The trustees will also be aware that the claims management companies in the UK are sharpening their knives and about to make an onslaught against anyone involved in pension transfer business where the investor experience has gone wrong.
Growing regulatory pressure…
Whatever the reason, there is undoubtedly pressure from all sides to achieve better outcomes for investors in the international markets. A number of smaller platforms have been active in these markets for a few years now and it is undoubtedly true that sales to date have been slow, to say the least.
However, Novia and others have seen sales increase over the last year to 18 months and sales levels continue to rise steadily. Just to give a feel for this, gross sales year-to-date in 2018 are 300% up on the same period in 2017, with the number of adviser users up by 250%.

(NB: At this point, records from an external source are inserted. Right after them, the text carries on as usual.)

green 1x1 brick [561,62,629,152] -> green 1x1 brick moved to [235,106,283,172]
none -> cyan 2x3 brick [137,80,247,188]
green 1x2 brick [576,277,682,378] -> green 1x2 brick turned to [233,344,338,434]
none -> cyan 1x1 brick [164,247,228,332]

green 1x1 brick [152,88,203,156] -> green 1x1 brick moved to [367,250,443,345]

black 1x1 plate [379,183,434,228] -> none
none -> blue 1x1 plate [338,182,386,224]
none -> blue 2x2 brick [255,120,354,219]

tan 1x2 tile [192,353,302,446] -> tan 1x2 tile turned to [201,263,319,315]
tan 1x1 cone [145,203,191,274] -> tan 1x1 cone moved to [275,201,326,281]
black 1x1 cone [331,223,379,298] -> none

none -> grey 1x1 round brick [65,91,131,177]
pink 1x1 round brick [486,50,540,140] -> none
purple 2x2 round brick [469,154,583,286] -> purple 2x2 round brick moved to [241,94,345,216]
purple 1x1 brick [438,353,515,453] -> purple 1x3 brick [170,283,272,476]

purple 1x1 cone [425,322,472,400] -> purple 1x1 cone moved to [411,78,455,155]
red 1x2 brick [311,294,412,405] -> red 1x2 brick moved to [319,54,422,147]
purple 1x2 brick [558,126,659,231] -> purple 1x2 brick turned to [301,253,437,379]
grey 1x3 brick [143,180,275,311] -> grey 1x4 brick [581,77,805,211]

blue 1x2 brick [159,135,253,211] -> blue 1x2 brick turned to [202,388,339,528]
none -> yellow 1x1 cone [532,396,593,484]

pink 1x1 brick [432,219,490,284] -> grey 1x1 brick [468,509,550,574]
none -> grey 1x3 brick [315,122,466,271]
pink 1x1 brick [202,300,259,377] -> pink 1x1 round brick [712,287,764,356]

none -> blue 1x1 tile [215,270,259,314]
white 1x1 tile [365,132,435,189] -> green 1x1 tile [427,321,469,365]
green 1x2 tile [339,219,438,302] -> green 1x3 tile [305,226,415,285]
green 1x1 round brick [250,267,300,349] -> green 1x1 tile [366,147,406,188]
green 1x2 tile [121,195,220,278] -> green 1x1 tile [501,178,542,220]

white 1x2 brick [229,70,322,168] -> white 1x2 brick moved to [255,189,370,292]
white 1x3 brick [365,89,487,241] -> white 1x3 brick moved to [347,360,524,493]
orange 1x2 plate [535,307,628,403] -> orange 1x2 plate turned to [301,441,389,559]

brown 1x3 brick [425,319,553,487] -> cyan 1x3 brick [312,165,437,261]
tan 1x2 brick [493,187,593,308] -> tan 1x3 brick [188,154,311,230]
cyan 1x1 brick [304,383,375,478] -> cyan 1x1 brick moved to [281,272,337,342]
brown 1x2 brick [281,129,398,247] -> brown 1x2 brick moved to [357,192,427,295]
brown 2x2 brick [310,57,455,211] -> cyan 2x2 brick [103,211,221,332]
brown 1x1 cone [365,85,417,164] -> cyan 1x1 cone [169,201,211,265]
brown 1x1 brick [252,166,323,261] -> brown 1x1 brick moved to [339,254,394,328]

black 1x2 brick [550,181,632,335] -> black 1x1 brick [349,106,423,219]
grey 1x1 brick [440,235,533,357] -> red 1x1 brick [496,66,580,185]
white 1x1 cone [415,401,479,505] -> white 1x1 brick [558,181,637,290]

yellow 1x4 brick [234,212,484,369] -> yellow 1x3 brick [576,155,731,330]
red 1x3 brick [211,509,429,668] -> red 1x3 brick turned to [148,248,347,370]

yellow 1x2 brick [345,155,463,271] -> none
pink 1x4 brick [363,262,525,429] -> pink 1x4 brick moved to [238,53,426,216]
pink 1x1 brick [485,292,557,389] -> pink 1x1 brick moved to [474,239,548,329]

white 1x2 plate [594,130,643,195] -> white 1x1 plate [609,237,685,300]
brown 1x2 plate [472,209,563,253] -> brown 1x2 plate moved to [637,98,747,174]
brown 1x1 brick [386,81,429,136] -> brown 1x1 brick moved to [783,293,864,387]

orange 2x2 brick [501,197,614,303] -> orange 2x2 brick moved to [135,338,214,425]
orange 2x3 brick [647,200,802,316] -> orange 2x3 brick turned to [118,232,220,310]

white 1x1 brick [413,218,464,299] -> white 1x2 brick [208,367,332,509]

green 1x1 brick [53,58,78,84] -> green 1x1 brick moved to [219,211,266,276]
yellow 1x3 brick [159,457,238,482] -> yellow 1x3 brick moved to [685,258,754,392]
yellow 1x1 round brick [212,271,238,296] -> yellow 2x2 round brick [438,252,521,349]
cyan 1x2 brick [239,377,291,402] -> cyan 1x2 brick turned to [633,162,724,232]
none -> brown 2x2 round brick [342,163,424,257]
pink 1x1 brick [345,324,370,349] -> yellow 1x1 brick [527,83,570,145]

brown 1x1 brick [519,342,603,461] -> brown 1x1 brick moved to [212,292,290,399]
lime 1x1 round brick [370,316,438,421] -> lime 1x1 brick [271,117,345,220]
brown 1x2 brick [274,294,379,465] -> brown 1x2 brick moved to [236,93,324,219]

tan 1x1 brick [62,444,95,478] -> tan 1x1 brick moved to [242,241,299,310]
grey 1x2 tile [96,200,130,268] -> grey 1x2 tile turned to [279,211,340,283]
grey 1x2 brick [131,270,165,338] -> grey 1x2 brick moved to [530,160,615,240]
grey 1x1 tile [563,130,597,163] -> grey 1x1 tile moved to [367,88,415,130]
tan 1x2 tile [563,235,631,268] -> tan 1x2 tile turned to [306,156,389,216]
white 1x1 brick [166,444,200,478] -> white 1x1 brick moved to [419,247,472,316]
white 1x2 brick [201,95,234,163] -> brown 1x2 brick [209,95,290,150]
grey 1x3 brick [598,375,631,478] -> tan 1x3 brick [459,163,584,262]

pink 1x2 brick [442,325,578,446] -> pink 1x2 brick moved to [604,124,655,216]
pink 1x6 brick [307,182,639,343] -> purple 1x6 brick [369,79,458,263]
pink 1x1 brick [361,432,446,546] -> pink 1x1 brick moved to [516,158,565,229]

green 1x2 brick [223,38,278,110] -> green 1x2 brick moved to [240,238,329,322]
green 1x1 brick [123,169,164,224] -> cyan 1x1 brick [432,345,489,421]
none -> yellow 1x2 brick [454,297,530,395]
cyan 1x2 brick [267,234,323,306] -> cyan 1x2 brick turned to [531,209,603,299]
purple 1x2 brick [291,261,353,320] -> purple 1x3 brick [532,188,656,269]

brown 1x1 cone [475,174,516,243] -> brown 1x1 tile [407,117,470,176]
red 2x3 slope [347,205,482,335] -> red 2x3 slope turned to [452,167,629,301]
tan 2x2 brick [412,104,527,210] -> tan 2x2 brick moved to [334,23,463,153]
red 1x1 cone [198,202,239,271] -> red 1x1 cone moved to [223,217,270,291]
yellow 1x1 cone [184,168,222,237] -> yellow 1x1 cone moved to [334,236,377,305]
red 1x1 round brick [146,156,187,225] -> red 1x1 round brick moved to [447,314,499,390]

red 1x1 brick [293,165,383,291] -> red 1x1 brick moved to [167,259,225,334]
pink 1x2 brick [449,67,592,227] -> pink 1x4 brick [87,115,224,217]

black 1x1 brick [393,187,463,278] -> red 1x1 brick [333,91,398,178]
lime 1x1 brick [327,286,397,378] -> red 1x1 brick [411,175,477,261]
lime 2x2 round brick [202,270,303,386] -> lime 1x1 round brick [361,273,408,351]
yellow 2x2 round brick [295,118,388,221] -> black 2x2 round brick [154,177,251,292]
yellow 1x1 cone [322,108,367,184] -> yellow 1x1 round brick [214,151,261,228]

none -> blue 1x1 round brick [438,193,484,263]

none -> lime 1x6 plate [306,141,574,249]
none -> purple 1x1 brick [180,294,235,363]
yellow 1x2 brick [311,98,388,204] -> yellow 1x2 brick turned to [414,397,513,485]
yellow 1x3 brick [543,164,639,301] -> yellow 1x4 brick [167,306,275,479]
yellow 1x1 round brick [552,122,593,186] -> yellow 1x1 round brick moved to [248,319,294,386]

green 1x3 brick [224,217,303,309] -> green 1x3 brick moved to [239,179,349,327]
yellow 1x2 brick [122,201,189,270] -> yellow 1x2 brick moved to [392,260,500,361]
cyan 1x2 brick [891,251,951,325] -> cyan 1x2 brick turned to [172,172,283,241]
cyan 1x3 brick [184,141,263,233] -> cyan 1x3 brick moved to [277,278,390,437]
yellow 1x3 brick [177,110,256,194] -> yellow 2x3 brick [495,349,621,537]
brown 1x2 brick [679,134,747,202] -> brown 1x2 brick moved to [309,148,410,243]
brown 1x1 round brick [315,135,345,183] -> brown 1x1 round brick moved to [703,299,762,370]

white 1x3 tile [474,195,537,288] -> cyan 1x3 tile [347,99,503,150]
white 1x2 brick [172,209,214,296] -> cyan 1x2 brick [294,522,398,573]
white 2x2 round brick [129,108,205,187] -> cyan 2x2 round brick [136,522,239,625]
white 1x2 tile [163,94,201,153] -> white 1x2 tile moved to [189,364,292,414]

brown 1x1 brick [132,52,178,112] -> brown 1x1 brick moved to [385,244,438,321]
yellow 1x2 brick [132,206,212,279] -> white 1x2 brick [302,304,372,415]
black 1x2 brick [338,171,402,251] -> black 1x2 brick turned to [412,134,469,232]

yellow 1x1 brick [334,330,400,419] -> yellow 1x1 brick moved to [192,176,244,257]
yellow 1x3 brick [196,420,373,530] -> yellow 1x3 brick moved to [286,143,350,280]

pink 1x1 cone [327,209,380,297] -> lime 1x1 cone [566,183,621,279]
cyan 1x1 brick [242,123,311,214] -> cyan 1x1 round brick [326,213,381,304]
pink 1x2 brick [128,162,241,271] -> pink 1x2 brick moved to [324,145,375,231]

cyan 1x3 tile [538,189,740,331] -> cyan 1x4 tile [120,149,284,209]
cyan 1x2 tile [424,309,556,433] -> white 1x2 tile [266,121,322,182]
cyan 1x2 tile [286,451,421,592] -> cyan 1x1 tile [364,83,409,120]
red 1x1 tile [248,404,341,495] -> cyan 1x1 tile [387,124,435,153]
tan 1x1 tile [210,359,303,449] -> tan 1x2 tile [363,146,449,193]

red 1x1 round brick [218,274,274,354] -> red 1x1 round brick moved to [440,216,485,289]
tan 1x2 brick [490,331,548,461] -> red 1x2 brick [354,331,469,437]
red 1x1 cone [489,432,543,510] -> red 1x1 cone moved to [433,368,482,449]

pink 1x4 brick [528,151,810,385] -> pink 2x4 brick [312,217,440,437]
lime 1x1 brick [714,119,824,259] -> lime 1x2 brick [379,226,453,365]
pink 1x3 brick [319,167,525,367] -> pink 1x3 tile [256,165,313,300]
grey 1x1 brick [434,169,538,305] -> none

We anticipate that the rate of change towards the transparent, platform style model of operating will increase as regulatory pressure increases and this move is getting well underway and all to the benefit of investors.
But arbitrage is still an issue
Unfortunately, in many of these markets, there is no single regulator for sales of retail products and very often ‘regulatory arbitrage’ is possible where an adviser can sell an investor a product that can be held inside two different tax wrappers where there are different regulators working according to the tax wrapper.
So, in effect, the choice of tax wrapper is driven by the choice of regulator and commission outcome desired. In other words, regulation is often a complete muddle and is not working in the best interests of consumers and until this is sorted out investors will suffer.
For advisers it is better to start making the change to the new model sooner rather than later, as changing the business model brings cash flow challenges; but experience shows that these challenges can be transitioned over time and at the end of it the adviser’s business is in a much healthier state.
Much better to start the change now rather than have it forced upon you in a rush.